Alexis Tremblay, le conteur de Pour la suite du monde, se rend en France sur la piste de ses ancêtres. Pierre Perrault le suit à Tourouvre, où se trouve la ferme des premiers Tremblay. Il filme Alexis, sa femme Marie, et Léopold qui découvrent le quotidien de ce petit coin de France et, de l’autre côté de l’Océan, le Québec.

Analyse et critique

La poésie est particulièrement prégnante dans Le Règne du jour. Le dispositif, très simple, met en parallèle la vie au Québec et celle de cette région du Perche où les Tremblay se rendent en pèlerinage. « Vu que c’est demandé par un Tremblay… et que c’est pour aller voir des Tremblay »… après quelques hésitations, Alexis accepte la proposition de se rendre en France pour rencontre leurs cousins du continent, remonter à la source de la famille et se faisant de l’histoire de l’Île-aux-coudres. Accompagné de sa femme Marie, de Léopold et de son épouse, les voici partis à la recherche du berceau des Tremblay. Ce passé passe d’abord par des traces écrites, actes de naissances, de mariages, éléments éparses de la vie de Pierre, le premier des Tremblay qui partira au Québec. Mais ces documents disent peu de choses sur l’histoire des Tremblay, ils manquent de vie, de sève. Alexis recherche des traces qui éveilleraient quelque chose : les ruines d’une ferme ayant appartenu aux premiers Tremblay, un champ qu’ils ont cultivé. Mais à leur contact, le passé ne s’incarne toujours pas. Il faut que la parole, de nouveau, investisse le film pour que la vie de nouveau déborde. C’est Grand Louis et Alexis, formidables conteurs. C’est une poésie qui naît des mots, des expressions, des accents : la pitoune ou le radoub là bas au Québec, « c’est pas de la charpette ! » ou une tance dans le Perche. Ces langues qui se répondent, ces mots qui se rencontrent créent cette rencontre à laquelle nous invite Perrault. Ce sont également des chansons, les unes québécoises sur le voyage en France, les autres françaises sur les cousins canadiens. Des paroles se croisent, des rythmes se répondent, des cultures se parlent au-delà des océans.

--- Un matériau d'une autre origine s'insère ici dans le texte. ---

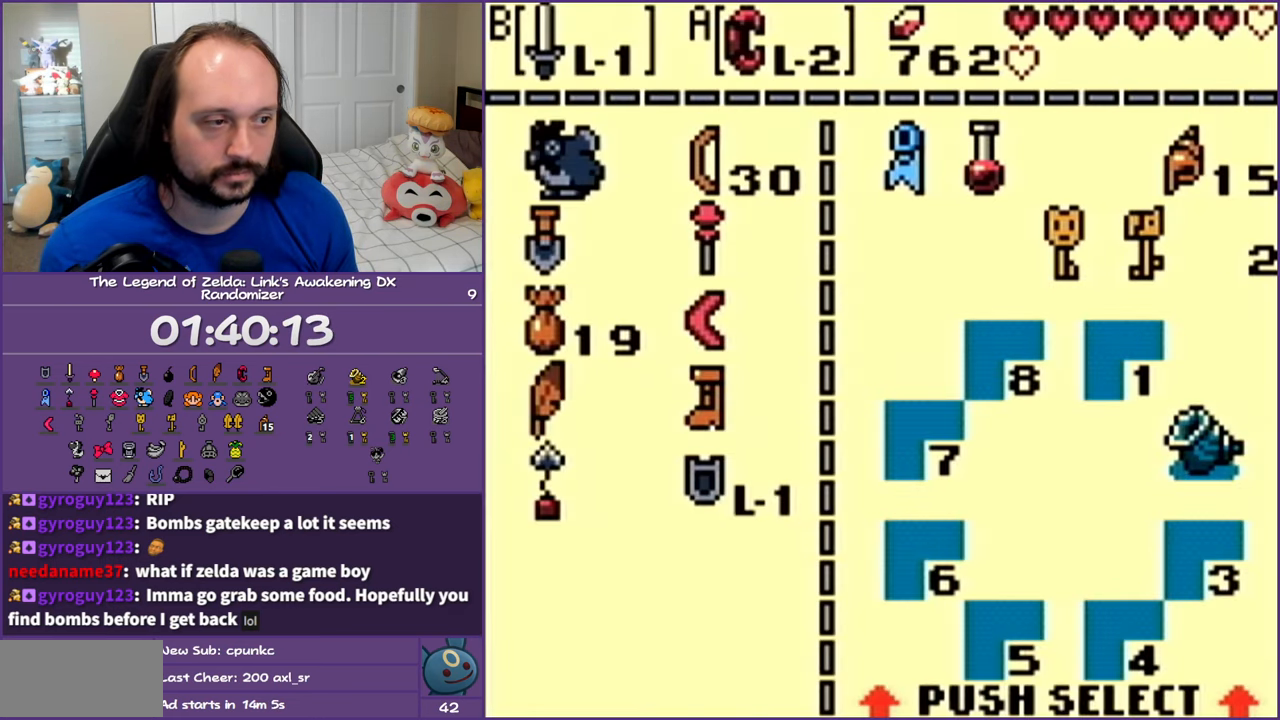
{"buttons": ["DPAD_RIGHT"], "events": [[17, "A", "up"], [17, "DPAD_RIGHT", "up"], [433, "DPAD_RIGHT", "down"]]}
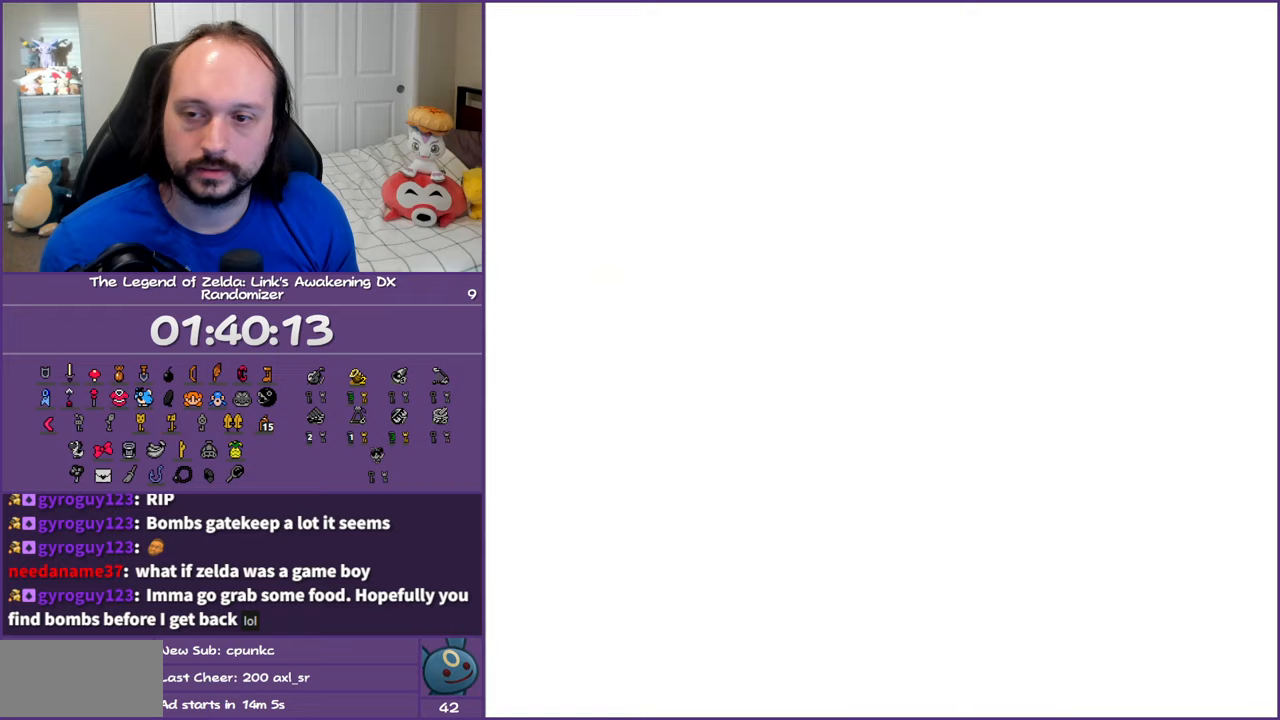
{"buttons": ["DPAD_RIGHT"], "events": []}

Perrault ne réalise pas un film nostalgique sur une mère patrie fantasmée, il met en place un dialogue entre les deux pays. Après avoir relié l’île à son histoire, à ses traditions, Perrault tisse un lien non plus seulement temporel mais également géographique entre les habitants de l’île et leur passé. Un lien culturel également. Ainsi les Tremblay et les habitants de la Normandel comparent leurs modes de vie. En Normandel les fermes sont louées, alors que tous sont propriétaires à l’Île-aux-coudres. Il y a des tracteurs, mais pas d’eau courante partout. Les enfants sont plus « portants » en France qu’à l’Île, on ne tue pas le cochon de la même manière. Mais ces différences ne font que les rapprocher. Paysans du Perche ou paysans de l’île, ils conçoivent leur métier, leur rapport à la terre de la même façon. Perrault nous montre comment ces paysans qui se rencontrent prennent conscience d’appartenir, d’un bord à l’autre de l'Atlantique, à une même classe sociale. Ceci passe parfois par des détails (la vessie de cochon utilisée pour faire des blagues à tabac des deux côtés de l’Atlantique), mais c’est en profondeur que l’on ressent les liens étroits entre ces hommes et c’est le langage qui une fois de plus les rapproche. Lorsque les Tremblay vont assister à une chasse à courre à l’invitation d’un garde-chasse, ils n’apprécient guère ces aristocrates qui ne daignent même pas leur adresser la parole. Ils sont surpris d’entendre le garde-chasse leur raconter comment ces grandes familles furent décimées lors de la Seconde Guerre mondiale, nombre d’entre elles s’étant illustrées dans la résistance. Le garde-chasse lui-même, prisonnier au camp de Buchenwald, fut témoin de la manière dont certains de ces aristocrates, arrêtés et envoyés dans le même camp, ne purent survivre. Repliés sur eux-mêmes, préférant se retrouver entre gens de leur rang, car ayant du mal à converser avec des ouvriers ou des paysans, ils ne purent apprendre des autres quelques rudiments leur permettant d’avoir une chance de survivre.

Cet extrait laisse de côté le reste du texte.